Page-level text extractions:

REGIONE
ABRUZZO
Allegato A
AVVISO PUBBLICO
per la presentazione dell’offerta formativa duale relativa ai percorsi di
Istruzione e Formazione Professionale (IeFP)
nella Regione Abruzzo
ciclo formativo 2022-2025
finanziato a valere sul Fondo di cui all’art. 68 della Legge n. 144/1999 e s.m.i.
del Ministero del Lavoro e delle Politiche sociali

- _WORK TASK_
Return only what runs from the line containing "ciclo formativo 2022-2025" to the last line of the records above, both ends included, exactly as written.

- _TASK ANSWER_
ciclo formativo 2022-2025
finanziato a valere sul Fondo di cui all’art. 68 della Legge n. 144/1999 e s.m.i.
del Ministero del Lavoro e delle Politiche sociali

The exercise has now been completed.